Observing that "Lexington's coming up" and "Cincinnati's coming out," Karen believes farming as a way of life is in danger of disappearing. That makes her sad, but the up-side is that her family will probably be included in those who hang on to the farming life. All of the Swolsky children, including Ben, the youngest at age 5, say they don't want to live in a city when they grow up. Ben's first choice really is Sea World, but the farm is OK, too.

The location for Jake, 7, is still undecided.

"I want to live in Oklahoma on a ranch," he says. "Actually, I want to live in Washington. No, I want to live in North Dakota."

David and Karen say they want to build something to give their children, and it seems as though they already have. While they readily acknowledge that their decision wouldn't work for a lot of people, because it means a significant shift in priorities, serious sacrifices and a lot of backbreaking work, they can't imagine making any other choice.

"I wouldn't want it any other way right now," David says. "Although we do miss all of our friends, it's been a positive experience.

"We feel blessed when we come home or we're out there on a pretty day. As hard as the work is, I wouldn't trade it for the world — to be together as a family, to see the scenery that we see. Wow, this is really ours? It's a neat feeling." ©

The Things You Learn on a Farm
When the Swolsky family finished their first year of life on Sunrise Farm in Augusta, Ky., they shared this list with their friends and family in a 2006 Christmas letter:

Top 10 laughable (now, not then) moments of the year:
First week we were here the electricity went out for a week.

Filled up Mom's diesel truck with regular gas.

David and I backed up over two different dogs in the same week; this caused many raised eyebrows at the vet and one very large bill. Both are alive and well.

Morgan broke her arm falling off Ryan's dirt bike.

Ben stood too close to Ryan's baseball bat, needing several stitches. This also caused raised eyebrows at the ER; these events happened in the same week.

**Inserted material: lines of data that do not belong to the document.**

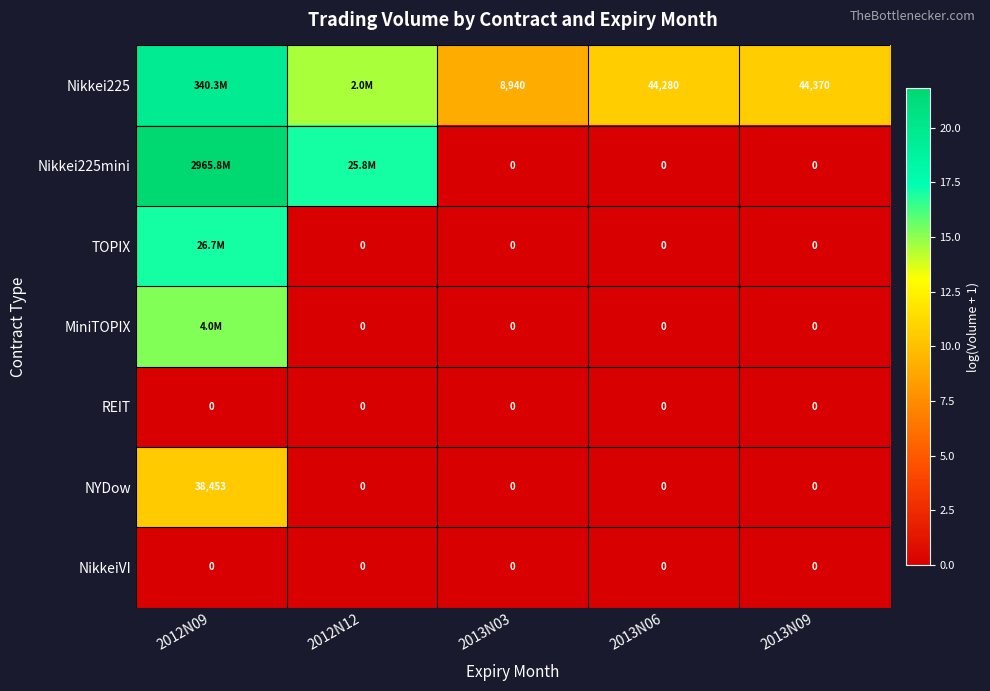

What is the sum of the Nikkei225mini values at 2012N12 and 2013N06?

17.1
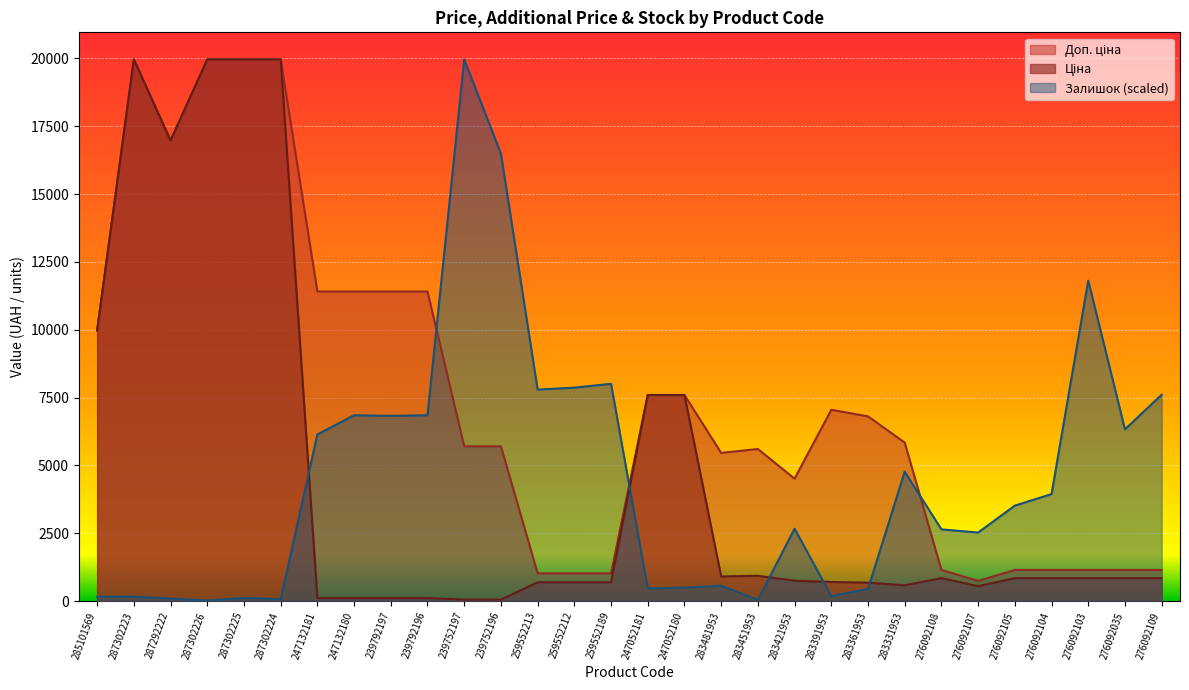

Reading right to left, extract all data points from this chart.

Ціна: 276092109=848.4	276092035=848.4	276092103=848.4	276092104=848.4	276092105=848.4	276092107=551.5	276092108=848.4	283331953=584.4	283361953=681.0	283391953=705.1	283421953=752.2	283451953=934.5	283481953=910.4	247052180=7596.5	247052181=7596.5	259552189=693.7	259552212=693.7	259552213=693.7	239752196=57.0	239752197=57.0	239792196=114.1	239792197=114.1	247132180=114.1	247132181=114.1	287302224=19964.2	287302225=19964.2	287302226=19964.2	287292222=16976.3	287302223=19964.2	285101569=9975.0
Доп. ціна: 276092109=1149.7	276092035=1149.7	276092103=1149.7	276092104=1149.7	276092105=1149.7	276092107=747.0	276092108=1149.7	283331953=5843.9	283361953=6809.8	283391953=7051.3	283421953=4513.3	283451953=5607.2	283481953=5462.3	247052180=7596.5	247052181=7596.5	259552189=1024.6	259552212=1024.6	259552213=1024.6	239752196=5705.0	239752197=5705.0	239792196=11410.0	239792197=11410.0	247132180=11410.0	247132181=11410.0	287302224=19964.2	287302225=19964.2	287302226=19964.2	287292222=16976.3	287302223=19964.2	285101569=9975.0
Залишок: 276092109=7607.6	276092035=6331.8	276092103=11813.1	276092104=3945.6	276092105=3520.3	276092107=2528.0	276092108=2646.1	283331953=4772.5	283361953=448.9	283391953=189.0	283421953=2669.8	283451953=47.3	283481953=567.0	247052180=496.2	247052181=472.5	259552189=8009.3	259552212=7867.5	259552213=7796.7	239752196=16491.1	239752197=19964.2	239792196=6851.6	239792197=6828.0	247132180=6851.6	247132181=6142.8	287302224=70.9	287302225=118.1	287302226=23.6	287292222=94.5	287302223=165.4	285101569=165.4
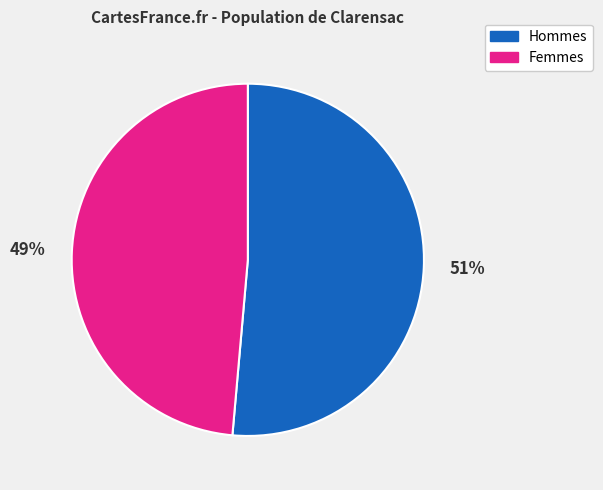

What is the largest slice in the pie chart?

Hommes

I fell from a very spooked horse, causing multiple bruises and scrapes.

We have a horse that thinks she's a dog, Ms. Lizzy, and often comes on the front porch for food.

We had a goat, Jimmy, which kept coming in the house to the kitchen looking for food. Key word is "had."

Jessica, Ryan and Morgan often had to remove the chickens from the mouth of the dogs.

Went through multiple water pumps supporting our cisterns. We do not have city water.